The series's memorable score was composed by David Fanshawe, who is most famous for his 1972 composition African Sanctus. Of his score for Flambards Fanshawe later wrote,

"On April 5th, 1977, I was on my way to give a talk about my travels in Africa to the Oxfam Annual Staff Conference in Abingdon when, quite by accident, I whistled something, whistled it again, drew five lines and wrote it down. On arrival, I sought out the nearest piano, played the chord of 'A' seventh and whistled again. Just before going on stage, I completed the first phrase by writing it out backwards and indeed whistled it backwards: and that was the beginning of the music for Flambards.

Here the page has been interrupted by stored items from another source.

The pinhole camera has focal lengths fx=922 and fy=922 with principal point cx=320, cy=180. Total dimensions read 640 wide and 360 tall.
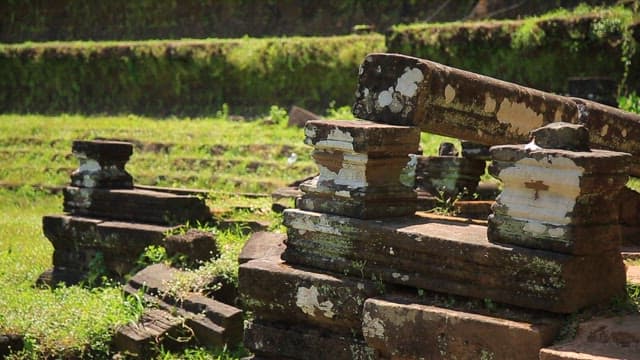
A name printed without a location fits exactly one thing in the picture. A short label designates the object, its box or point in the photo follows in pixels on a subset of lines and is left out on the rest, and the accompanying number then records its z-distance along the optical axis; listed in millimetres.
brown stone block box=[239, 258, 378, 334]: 4273
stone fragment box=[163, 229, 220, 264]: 6664
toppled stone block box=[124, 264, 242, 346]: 5688
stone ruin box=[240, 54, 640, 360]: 3686
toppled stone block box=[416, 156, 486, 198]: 6984
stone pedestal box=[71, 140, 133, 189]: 8078
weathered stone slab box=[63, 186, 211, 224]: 7582
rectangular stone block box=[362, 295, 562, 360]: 3602
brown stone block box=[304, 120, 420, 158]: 4352
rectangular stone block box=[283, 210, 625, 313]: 3689
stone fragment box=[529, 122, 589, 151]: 3773
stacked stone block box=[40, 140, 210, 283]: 7562
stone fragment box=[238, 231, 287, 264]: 5457
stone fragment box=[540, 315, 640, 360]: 3396
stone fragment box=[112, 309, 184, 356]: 5750
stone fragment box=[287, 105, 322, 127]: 13820
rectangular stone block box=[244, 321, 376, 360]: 4289
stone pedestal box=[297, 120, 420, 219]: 4391
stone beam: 4430
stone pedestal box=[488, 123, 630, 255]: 3648
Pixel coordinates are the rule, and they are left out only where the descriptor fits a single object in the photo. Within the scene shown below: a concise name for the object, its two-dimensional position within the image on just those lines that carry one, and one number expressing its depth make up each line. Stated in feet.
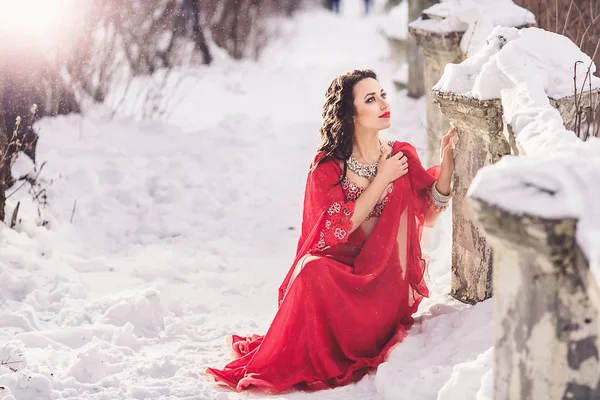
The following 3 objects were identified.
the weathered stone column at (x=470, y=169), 12.12
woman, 12.60
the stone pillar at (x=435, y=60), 19.48
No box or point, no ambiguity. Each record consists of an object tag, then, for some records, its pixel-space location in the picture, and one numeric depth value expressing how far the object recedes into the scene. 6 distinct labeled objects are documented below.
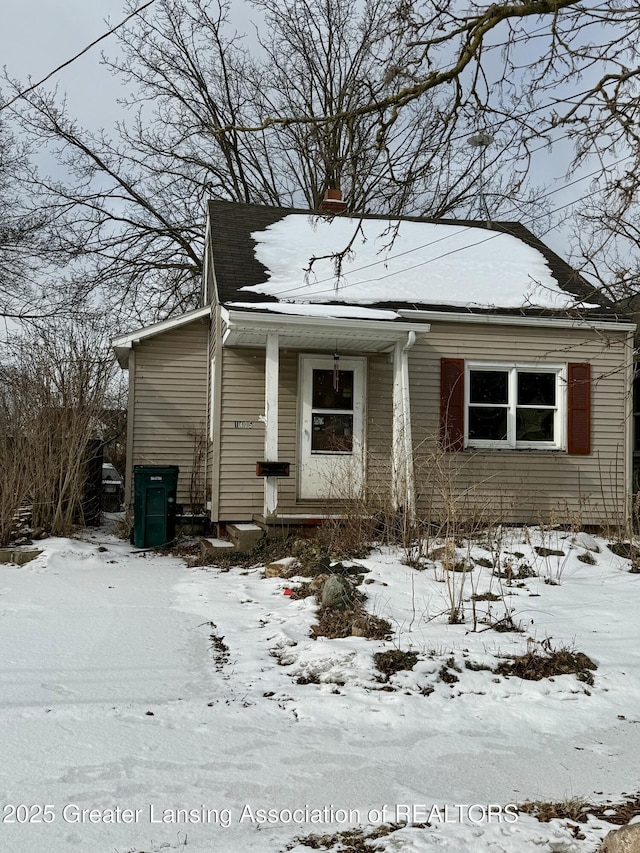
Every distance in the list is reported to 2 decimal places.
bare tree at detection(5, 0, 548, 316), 20.95
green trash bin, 10.32
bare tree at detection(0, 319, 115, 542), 9.59
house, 9.77
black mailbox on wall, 9.38
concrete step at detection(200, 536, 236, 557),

A week earlier, producer Leonard Lewis had phoned me, asking if I would like to compose a score for a 13-part series he was producing for Yorkshire Television. He sent me the books of Flambards by K.M. Peyton, together with the first part adapted for television by Alan Plater. On meeting the star of Flambards, Christine McKenna, who plays Christina in the series, I was convinced that the whistle was right for the signature tune. Keith Morgan, then Head of Music at Yorkshire Television, got the message and even whistled it back. So, that was how I came to compose five hours of music based on a 3½ bar whistle!"

==Flying scenes==
For the aerial scenes radio controlled model period aircraft were used, the shots framed so that the small size of the aircraft was concealed.